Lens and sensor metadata
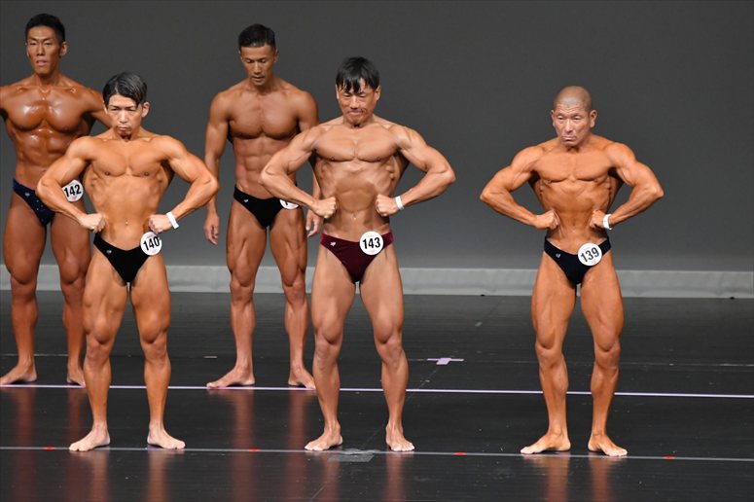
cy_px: 251
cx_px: 377
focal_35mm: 315
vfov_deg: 4.4
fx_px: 6594
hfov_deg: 6.5
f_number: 5.6
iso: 4000
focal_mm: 210
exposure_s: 1/400
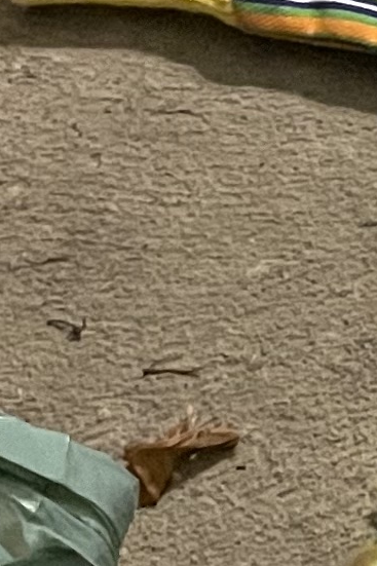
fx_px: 3112
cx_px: 1139
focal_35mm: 198
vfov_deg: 10.3
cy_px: 545
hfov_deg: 6.3
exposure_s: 1/30
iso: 800
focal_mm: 4.2
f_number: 1.6
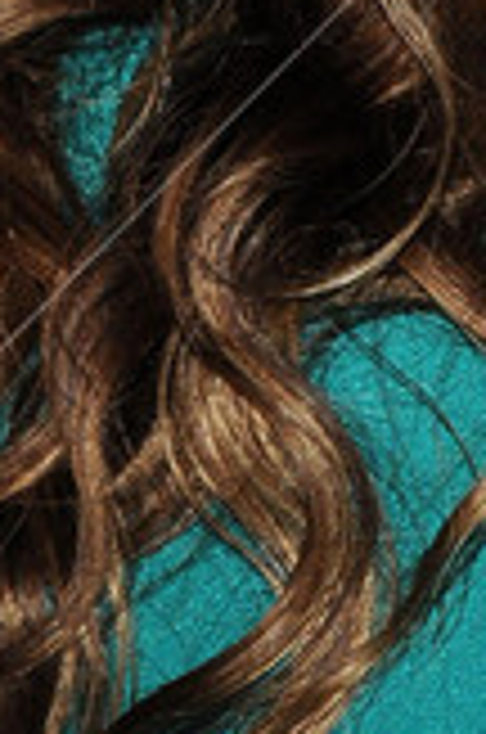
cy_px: -1000
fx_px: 38291
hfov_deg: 0.7
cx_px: 1346
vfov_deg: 1.1
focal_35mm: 1883
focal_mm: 200
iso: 320
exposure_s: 1/250
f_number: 11
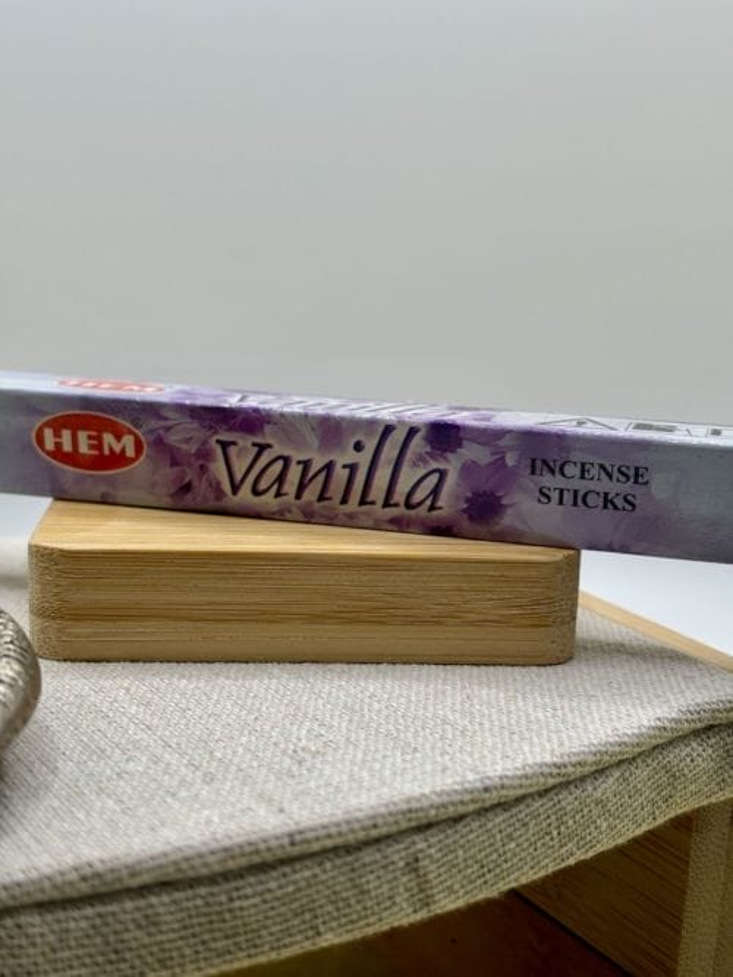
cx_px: 366
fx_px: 1469
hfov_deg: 28.0
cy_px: 488
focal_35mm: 52
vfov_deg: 36.8
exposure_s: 1/319
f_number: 1.6
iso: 32
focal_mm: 5.96
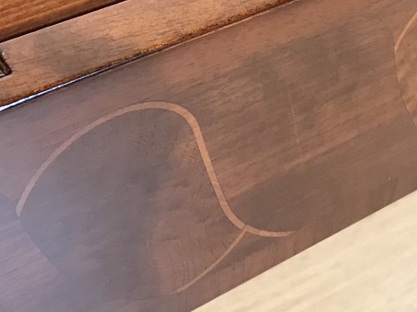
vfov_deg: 15.6
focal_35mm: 93
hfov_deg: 20.9
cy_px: -1
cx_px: 311
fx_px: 1120
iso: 40
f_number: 1.8
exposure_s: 1/25
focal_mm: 3.99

(What the task asks):
Print the lines from the one holding "exposure_s: 1/319" through the last line of the records, word for word, and omit the pictures.

(Task result):
exposure_s: 1/319
f_number: 1.6
iso: 32
focal_mm: 5.96
vfov_deg: 15.6
focal_35mm: 93
hfov_deg: 20.9
cy_px: -1
cx_px: 311
fx_px: 1120
iso: 40
f_number: 1.8
exposure_s: 1/25
focal_mm: 3.99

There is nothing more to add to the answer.